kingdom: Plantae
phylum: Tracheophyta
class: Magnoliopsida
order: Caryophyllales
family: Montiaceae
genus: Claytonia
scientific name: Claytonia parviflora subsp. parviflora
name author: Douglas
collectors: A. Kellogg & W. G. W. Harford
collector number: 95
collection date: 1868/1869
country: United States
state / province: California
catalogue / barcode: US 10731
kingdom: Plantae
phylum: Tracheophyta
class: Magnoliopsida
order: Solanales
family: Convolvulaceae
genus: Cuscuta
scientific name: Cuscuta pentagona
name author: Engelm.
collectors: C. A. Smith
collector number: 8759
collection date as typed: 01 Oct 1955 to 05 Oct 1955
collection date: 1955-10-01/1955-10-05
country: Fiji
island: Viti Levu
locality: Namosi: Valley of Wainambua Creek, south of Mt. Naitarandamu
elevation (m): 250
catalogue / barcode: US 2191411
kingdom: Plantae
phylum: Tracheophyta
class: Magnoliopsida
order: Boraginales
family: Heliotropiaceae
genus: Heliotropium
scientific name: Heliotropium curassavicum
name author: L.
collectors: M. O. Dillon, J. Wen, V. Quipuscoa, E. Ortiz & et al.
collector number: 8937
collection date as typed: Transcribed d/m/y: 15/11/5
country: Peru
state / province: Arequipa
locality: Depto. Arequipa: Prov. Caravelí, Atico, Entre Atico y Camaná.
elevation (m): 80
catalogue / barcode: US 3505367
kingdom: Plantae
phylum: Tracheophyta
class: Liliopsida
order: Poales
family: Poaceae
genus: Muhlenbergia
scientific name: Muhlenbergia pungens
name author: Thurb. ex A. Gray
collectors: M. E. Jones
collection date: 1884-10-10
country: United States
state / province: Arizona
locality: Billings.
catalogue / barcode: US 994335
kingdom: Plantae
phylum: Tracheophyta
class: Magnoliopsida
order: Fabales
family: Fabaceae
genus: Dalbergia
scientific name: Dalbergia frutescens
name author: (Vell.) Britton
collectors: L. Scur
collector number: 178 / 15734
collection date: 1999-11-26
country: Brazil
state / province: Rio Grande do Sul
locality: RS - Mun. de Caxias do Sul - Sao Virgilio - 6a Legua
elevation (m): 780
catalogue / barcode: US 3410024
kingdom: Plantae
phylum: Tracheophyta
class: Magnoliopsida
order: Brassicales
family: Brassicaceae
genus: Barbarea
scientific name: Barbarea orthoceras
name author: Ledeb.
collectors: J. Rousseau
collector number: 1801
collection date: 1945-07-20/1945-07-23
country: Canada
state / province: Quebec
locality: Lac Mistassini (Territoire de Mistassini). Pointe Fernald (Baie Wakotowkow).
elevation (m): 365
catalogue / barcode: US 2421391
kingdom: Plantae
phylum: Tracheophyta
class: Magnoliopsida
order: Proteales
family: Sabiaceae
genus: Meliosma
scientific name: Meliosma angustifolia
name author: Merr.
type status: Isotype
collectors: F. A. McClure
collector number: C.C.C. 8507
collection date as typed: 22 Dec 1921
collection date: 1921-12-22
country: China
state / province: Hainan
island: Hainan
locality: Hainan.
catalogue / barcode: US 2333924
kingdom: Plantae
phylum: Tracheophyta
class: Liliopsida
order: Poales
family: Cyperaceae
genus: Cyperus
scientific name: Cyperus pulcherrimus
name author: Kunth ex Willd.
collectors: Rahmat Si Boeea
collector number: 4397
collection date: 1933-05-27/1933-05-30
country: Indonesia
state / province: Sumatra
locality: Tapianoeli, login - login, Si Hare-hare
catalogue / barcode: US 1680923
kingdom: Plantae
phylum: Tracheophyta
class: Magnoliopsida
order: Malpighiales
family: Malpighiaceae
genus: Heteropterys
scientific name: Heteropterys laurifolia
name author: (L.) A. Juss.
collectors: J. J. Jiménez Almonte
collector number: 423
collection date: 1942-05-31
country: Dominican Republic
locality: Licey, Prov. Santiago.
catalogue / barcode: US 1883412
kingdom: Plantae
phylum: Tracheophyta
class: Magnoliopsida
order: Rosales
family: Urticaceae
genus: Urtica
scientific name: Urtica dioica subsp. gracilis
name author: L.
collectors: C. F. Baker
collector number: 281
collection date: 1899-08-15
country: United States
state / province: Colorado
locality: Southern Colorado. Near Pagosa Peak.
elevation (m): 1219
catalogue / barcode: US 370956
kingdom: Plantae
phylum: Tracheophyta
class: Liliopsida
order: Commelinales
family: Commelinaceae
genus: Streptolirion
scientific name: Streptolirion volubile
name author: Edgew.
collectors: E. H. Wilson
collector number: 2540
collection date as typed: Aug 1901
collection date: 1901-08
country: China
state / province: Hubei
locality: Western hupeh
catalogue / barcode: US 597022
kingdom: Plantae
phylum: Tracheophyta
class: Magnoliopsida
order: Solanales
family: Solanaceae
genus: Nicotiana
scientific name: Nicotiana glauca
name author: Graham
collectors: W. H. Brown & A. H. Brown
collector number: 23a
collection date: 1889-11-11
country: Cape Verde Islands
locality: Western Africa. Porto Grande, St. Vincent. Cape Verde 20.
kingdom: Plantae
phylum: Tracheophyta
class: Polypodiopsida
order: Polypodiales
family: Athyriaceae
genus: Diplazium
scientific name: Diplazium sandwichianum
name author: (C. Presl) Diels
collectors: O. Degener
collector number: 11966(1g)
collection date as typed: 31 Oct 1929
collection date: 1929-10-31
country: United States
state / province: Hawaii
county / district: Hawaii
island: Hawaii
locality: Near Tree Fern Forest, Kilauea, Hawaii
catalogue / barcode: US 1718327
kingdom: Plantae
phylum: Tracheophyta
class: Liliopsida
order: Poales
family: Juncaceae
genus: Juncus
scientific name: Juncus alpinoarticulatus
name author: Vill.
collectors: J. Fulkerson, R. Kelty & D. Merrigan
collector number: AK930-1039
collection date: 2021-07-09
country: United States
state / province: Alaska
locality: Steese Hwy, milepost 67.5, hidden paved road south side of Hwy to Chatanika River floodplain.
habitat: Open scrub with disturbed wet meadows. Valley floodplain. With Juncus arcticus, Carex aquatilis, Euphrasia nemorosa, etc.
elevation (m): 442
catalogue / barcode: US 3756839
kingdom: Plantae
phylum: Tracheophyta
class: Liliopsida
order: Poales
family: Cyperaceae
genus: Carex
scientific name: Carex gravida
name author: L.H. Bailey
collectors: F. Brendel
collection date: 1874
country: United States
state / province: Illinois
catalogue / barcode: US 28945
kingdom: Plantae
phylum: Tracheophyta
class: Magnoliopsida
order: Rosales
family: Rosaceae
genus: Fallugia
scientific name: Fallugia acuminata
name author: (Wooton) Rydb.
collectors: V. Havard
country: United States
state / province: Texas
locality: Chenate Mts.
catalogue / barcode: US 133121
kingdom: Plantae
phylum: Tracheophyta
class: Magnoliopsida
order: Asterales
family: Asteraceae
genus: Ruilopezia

### EXERCISE DESCRIPTION
Rewrite every line of the material so that each "state / province" becomes "region", leaving all other wording unchanged.

### RESPONSE TO THIS TASK
kingdom: Plantae
phylum: Tracheophyta
class: Magnoliopsida
order: Caryophyllales
family: Montiaceae
genus: Claytonia
scientific name: Claytonia parviflora subsp. parviflora
name author: Douglas
collectors: A. Kellogg & W. G. W. Harford
collector number: 95
collection date: 1868/1869
country: United States
region: California
catalogue / barcode: US 10731
kingdom: Plantae
phylum: Tracheophyta
class: Magnoliopsida
order: Solanales
family: Convolvulaceae
genus: Cuscuta
scientific name: Cuscuta pentagona
name author: Engelm.
collectors: C. A. Smith
collector number: 8759
collection date as typed: 01 Oct 1955 to 05 Oct 1955
collection date: 1955-10-01/1955-10-05
country: Fiji
island: Viti Levu
locality: Namosi: Valley of Wainambua Creek, south of Mt. Naitarandamu
elevation (m): 250
catalogue / barcode: US 2191411
kingdom: Plantae
phylum: Tracheophyta
class: Magnoliopsida
order: Boraginales
family: Heliotropiaceae
genus: Heliotropium
scientific name: Heliotropium curassavicum
name author: L.
collectors: M. O. Dillon, J. Wen, V. Quipuscoa, E. Ortiz & et al.
collector number: 8937
collection date as typed: Transcribed d/m/y: 15/11/5
country: Peru
region: Arequipa
locality: Depto. Arequipa: Prov. Caravelí, Atico, Entre Atico y Camaná.
elevation (m): 80
catalogue / barcode: US 3505367
kingdom: Plantae
phylum: Tracheophyta
class: Liliopsida
order: Poales
family: Poaceae
genus: Muhlenbergia
scientific name: Muhlenbergia pungens
name author: Thurb. ex A. Gray
collectors: M. E. Jones
collection date: 1884-10-10
country: United States
region: Arizona
locality: Billings.
catalogue / barcode: US 994335
kingdom: Plantae
phylum: Tracheophyta
class: Magnoliopsida
order: Fabales
family: Fabaceae
genus: Dalbergia
scientific name: Dalbergia frutescens
name author: (Vell.) Britton
collectors: L. Scur
collector number: 178 / 15734
collection date: 1999-11-26
country: Brazil
region: Rio Grande do Sul
locality: RS - Mun. de Caxias do Sul - Sao Virgilio - 6a Legua
elevation (m): 780
catalogue / barcode: US 3410024
kingdom: Plantae
phylum: Tracheophyta
class: Magnoliopsida
order: Brassicales
family: Brassicaceae
genus: Barbarea
scientific name: Barbarea orthoceras
name author: Ledeb.
collectors: J. Rousseau
collector number: 1801
collection date: 1945-07-20/1945-07-23
country: Canada
region: Quebec
locality: Lac Mistassini (Territoire de Mistassini). Pointe Fernald (Baie Wakotowkow).
elevation (m): 365
catalogue / barcode: US 2421391
kingdom: Plantae
phylum: Tracheophyta
class: Magnoliopsida
order: Proteales
family: Sabiaceae
genus: Meliosma
scientific name: Meliosma angustifolia
name author: Merr.
type status: Isotype
collectors: F. A. McClure
collector number: C.C.C. 8507
collection date as typed: 22 Dec 1921
collection date: 1921-12-22
country: China
region: Hainan
island: Hainan
locality: Hainan.
catalogue / barcode: US 2333924
kingdom: Plantae
phylum: Tracheophyta
class: Liliopsida
order: Poales
family: Cyperaceae
genus: Cyperus
scientific name: Cyperus pulcherrimus
name author: Kunth ex Willd.
collectors: Rahmat Si Boeea
collector number: 4397
collection date: 1933-05-27/1933-05-30
country: Indonesia
region: Sumatra
locality: Tapianoeli, login - login, Si Hare-hare
catalogue / barcode: US 1680923
kingdom: Plantae
phylum: Tracheophyta
class: Magnoliopsida
order: Malpighiales
family: Malpighiaceae
genus: Heteropterys
scientific name: Heteropterys laurifolia
name author: (L.) A. Juss.
collectors: J. J. Jiménez Almonte
collector number: 423
collection date: 1942-05-31
country: Dominican Republic
locality: Licey, Prov. Santiago.
catalogue / barcode: US 1883412
kingdom: Plantae
phylum: Tracheophyta
class: Magnoliopsida
order: Rosales
family: Urticaceae
genus: Urtica
scientific name: Urtica dioica subsp. gracilis
name author: L.
collectors: C. F. Baker
collector number: 281
collection date: 1899-08-15
country: United States
region: Colorado
locality: Southern Colorado. Near Pagosa Peak.
elevation (m): 1219
catalogue / barcode: US 370956
kingdom: Plantae
phylum: Tracheophyta
class: Liliopsida
order: Commelinales
family: Commelinaceae
genus: Streptolirion
scientific name: Streptolirion volubile
name author: Edgew.
collectors: E. H. Wilson
collector number: 2540
collection date as typed: Aug 1901
collection date: 1901-08
country: China
region: Hubei
locality: Western hupeh
catalogue / barcode: US 597022
kingdom: Plantae
phylum: Tracheophyta
class: Magnoliopsida
order: Solanales
family: Solanaceae
genus: Nicotiana
scientific name: Nicotiana glauca
name author: Graham
collectors: W. H. Brown & A. H. Brown
collector number: 23a
collection date: 1889-11-11
country: Cape Verde Islands
locality: Western Africa. Porto Grande, St. Vincent. Cape Verde 20.
kingdom: Plantae
phylum: Tracheophyta
class: Polypodiopsida
order: Polypodiales
family: Athyriaceae
genus: Diplazium
scientific name: Diplazium sandwichianum
name author: (C. Presl) Diels
collectors: O. Degener
collector number: 11966(1g)
collection date as typed: 31 Oct 1929
collection date: 1929-10-31
country: United States
region: Hawaii
county / district: Hawaii
island: Hawaii
locality: Near Tree Fern Forest, Kilauea, Hawaii
catalogue / barcode: US 1718327
kingdom: Plantae
phylum: Tracheophyta
class: Liliopsida
order: Poales
family: Juncaceae
genus: Juncus
scientific name: Juncus alpinoarticulatus
name author: Vill.
collectors: J. Fulkerson, R. Kelty & D. Merrigan
collector number: AK930-1039
collection date: 2021-07-09
country: United States
region: Alaska
locality: Steese Hwy, milepost 67.5, hidden paved road south side of Hwy to Chatanika River floodplain.
habitat: Open scrub with disturbed wet meadows. Valley floodplain. With Juncus arcticus, Carex aquatilis, Euphrasia nemorosa, etc.
elevation (m): 442
catalogue / barcode: US 3756839
kingdom: Plantae
phylum: Tracheophyta
class: Liliopsida
order: Poales
family: Cyperaceae
genus: Carex
scientific name: Carex gravida
name author: L.H. Bailey
collectors: F. Brendel
collection date: 1874
country: United States
region: Illinois
catalogue / barcode: US 28945
kingdom: Plantae
phylum: Tracheophyta
class: Magnoliopsida
order: Rosales
family: Rosaceae
genus: Fallugia
scientific name: Fallugia acuminata
name author: (Wooton) Rydb.
collectors: V. Havard
country: United States
region: Texas
locality: Chenate Mts.
catalogue / barcode: US 133121
kingdom: Plantae
phylum: Tracheophyta
class: Magnoliopsida
order: Asterales
family: Asteraceae
genus: Ruilopezia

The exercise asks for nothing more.